▶ Given records:
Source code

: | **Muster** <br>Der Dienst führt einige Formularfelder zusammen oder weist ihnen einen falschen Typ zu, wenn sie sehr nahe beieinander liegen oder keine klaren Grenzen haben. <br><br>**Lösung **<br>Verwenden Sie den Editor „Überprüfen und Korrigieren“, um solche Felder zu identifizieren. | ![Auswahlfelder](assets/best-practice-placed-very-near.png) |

...

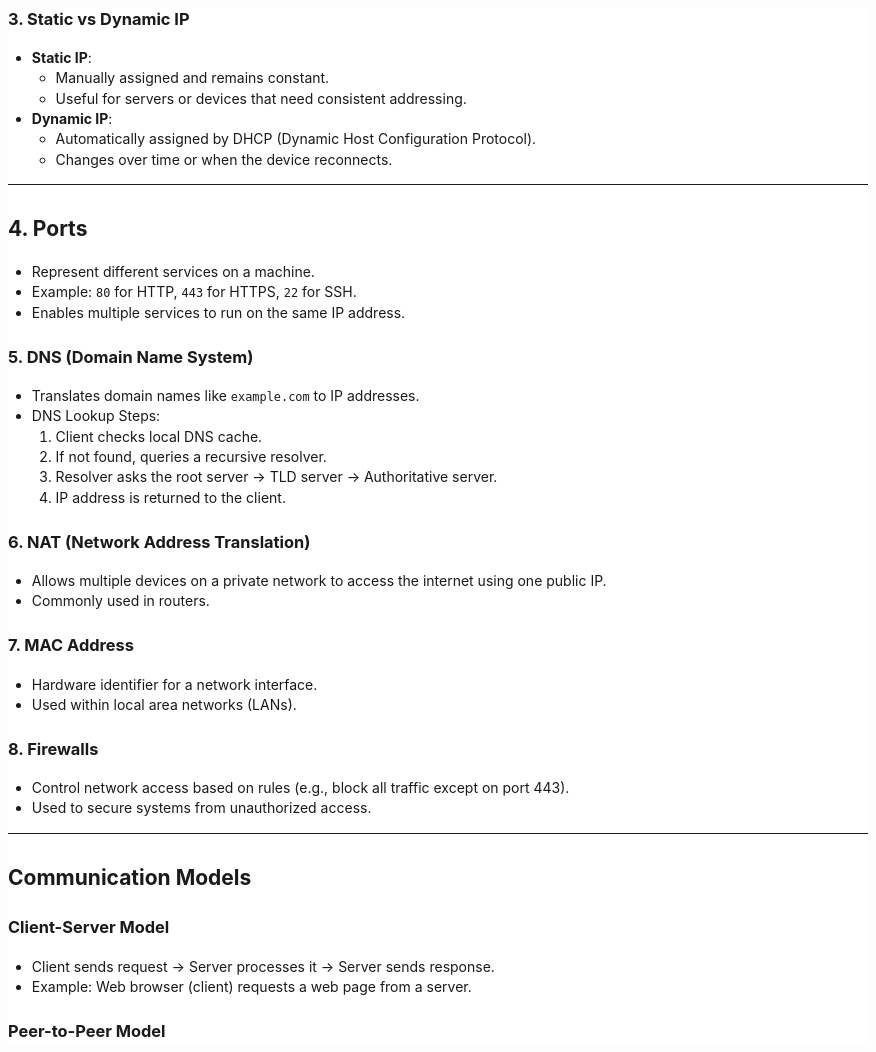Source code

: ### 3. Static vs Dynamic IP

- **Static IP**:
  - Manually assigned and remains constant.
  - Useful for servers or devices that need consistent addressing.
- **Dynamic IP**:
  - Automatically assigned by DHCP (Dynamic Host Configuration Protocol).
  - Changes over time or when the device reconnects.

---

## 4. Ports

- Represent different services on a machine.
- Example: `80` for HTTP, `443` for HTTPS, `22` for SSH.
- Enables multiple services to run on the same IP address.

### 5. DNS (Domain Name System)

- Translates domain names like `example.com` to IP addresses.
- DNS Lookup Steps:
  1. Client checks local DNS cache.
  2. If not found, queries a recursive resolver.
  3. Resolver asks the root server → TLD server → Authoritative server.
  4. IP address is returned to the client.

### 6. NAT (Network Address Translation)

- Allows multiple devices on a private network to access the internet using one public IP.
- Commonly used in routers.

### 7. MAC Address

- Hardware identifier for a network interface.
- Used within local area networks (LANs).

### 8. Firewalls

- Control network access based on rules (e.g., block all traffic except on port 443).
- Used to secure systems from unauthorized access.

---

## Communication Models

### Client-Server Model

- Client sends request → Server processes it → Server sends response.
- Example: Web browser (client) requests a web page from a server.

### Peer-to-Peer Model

* * *

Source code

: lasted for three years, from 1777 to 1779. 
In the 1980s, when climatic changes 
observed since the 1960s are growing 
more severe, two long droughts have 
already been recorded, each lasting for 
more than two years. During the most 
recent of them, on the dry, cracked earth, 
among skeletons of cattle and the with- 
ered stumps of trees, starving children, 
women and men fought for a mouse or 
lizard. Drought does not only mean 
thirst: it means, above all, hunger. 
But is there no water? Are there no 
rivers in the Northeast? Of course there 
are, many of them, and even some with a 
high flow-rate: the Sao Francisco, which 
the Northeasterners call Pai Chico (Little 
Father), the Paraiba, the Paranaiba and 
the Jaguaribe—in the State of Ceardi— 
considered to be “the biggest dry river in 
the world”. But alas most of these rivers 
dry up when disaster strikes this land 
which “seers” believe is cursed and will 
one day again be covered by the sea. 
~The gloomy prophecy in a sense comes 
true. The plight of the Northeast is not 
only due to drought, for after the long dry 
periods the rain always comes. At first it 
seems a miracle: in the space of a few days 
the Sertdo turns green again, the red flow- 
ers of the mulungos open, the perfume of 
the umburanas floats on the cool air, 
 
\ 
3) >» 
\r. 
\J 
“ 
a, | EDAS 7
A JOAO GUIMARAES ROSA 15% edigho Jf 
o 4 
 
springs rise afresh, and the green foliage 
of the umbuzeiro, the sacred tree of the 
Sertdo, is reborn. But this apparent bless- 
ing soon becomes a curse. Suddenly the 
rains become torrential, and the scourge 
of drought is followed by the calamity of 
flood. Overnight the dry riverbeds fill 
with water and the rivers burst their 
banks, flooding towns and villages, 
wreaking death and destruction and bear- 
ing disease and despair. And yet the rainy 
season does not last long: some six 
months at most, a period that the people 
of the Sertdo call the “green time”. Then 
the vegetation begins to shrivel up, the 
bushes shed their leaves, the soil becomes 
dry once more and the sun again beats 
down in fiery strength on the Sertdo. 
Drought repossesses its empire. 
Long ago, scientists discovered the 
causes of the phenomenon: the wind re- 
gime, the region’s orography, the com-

▶ What you should do:
Beginning at the line with "Long ago, scientists discovered the" and ending at the line with "gime, the region’s", reproduce each line of the data above exactly, and add no other lines.

▶ Response to the exercise:
Long ago, scientists discovered the 
causes of the phenomenon: the wind re- 
gime, the region’s orography, the com-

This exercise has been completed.